Marília Mendonça: um exemplo de como a mídia e a sociedade não estão preparadas para o sucesso de mulheres

Iara Diniz

voluntária da Elas

26/11/2021

Em um artigo publicado pelo jornal Folha de São Paulo, trechos como “nunca foi uma excelente cantora; era gordinha; brigava com a balança” foram utilizados para definir Marília Mendonça, dias depois da cantora morrer em um acidente aéreo em novembro deste ano. Era um artigo e, como todos os artigos, emitem a opinião de quem escreve e não necessariamente da empresa que o publica. Mas quando li aquele texto, que inclusive falava sobre como Marília lutou contra o machismo, me perguntei: “Ninguém notou que tinha algo errado?”

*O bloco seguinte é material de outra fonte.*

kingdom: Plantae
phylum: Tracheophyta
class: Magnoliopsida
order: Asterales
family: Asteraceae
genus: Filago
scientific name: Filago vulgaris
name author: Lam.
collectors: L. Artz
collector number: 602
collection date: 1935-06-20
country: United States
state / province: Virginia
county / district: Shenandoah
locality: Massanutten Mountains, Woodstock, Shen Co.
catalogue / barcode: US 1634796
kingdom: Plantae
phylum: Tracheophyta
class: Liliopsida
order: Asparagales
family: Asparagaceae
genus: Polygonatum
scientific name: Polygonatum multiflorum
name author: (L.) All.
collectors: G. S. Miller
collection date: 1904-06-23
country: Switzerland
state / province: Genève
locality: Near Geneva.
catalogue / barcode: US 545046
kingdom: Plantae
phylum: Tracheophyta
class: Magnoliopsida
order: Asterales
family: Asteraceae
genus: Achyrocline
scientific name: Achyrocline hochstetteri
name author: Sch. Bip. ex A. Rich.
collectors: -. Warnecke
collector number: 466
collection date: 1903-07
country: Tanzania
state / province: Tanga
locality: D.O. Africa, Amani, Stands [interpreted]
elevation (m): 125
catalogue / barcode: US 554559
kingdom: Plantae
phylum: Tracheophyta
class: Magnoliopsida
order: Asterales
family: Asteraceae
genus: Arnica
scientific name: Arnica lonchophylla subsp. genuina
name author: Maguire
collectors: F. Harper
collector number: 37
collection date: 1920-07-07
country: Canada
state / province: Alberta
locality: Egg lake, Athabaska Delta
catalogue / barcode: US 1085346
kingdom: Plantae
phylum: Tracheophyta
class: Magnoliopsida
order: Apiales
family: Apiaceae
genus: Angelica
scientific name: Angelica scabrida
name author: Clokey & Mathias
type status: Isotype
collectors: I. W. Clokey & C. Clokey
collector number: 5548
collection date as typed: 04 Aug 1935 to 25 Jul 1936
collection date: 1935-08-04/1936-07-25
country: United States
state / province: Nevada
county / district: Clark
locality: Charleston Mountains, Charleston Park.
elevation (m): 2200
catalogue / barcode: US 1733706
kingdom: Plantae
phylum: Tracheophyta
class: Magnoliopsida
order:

Talvez tenham notado [e alertado]. Não posso falar com propriedade porque não sei sobre os processos de edição na Folha de S. Paulo. Mas posso falar da minha experiência enquanto jornalista: a mídia não está preparada para lidar com o sucesso de mulheres, nem dentro e nem fora dela. E isso precisa mudar.

Caso Marília Mendonça

Não há dúvidas que as jornalistas da Folha de S. Paulo foram indiretamente ofendidas e desrespeitadas por aquele texto sobre Marília. Prova disso foram os artigos que se seguiram àquela publicação, como o de Mariliz Jorge e Bianka Vieira, verdadeiras notas de repúdio à tentativa de reduzir o que a cantora construiu à aparência dela. Algo que bem sabemos, homens não são submetidos. 

Não me cabe aqui citar nomes e nem irei fazer por acreditar que preferências musicais são exatamente isso: preferências. Mas não é difícil pensar em quantos homens, com produção musical extremamente inferior a Marília, jamais tiveram trabalhos questionados. Ou mesmo em quantas mulheres foram reduzidas ao título de “esposa” em reportagens.

Esta semana mesmo, Anitta foi descrita como “A ex de Neymar que vai cantar na Libertadores” pro jornal argentino Olé. Conteúdos machistas são recorrentes no jornalismo e não apenas em reportagens. Recentemente, o Estadão divulgou um evento nas redes sociais com o seguinte título: “Homens debatem a importância da liderança feminina”.

Parece necessário ter que dizer que nós, mulheres, não precisamos que o nosso sucesso seja validado por homens ou atrelado a eles. E a mídia precisa parar de buscar essa validação. 

É fato que temos avançado muito nesse aspecto, e permito-me dizer que devemos isso ao olhar vigilante de mulheres que ocupam as redações e se levantam diante de conteúdos que reforçam estereótipos de corpos e comportamentos a que estamos sujeitas em uma cultura patriarcal. É preciso reconhecer que já vivemos uma época em que mulheres de biquínis estampavam a capa de grandes jornais e eram reduzidas a objetos sexuais. Isso ainda existe, mas em uma proporção significativamente menor. 

Precisamos avançar

Hoje, temos espaço para discutir sobre aborto, direitos reprodutivos e sexuais das mulheres e, por vezes, levantamos pautas feministas nas reportagens. Isso é uma conquista e, como toda conquista, precisa ser comemorada.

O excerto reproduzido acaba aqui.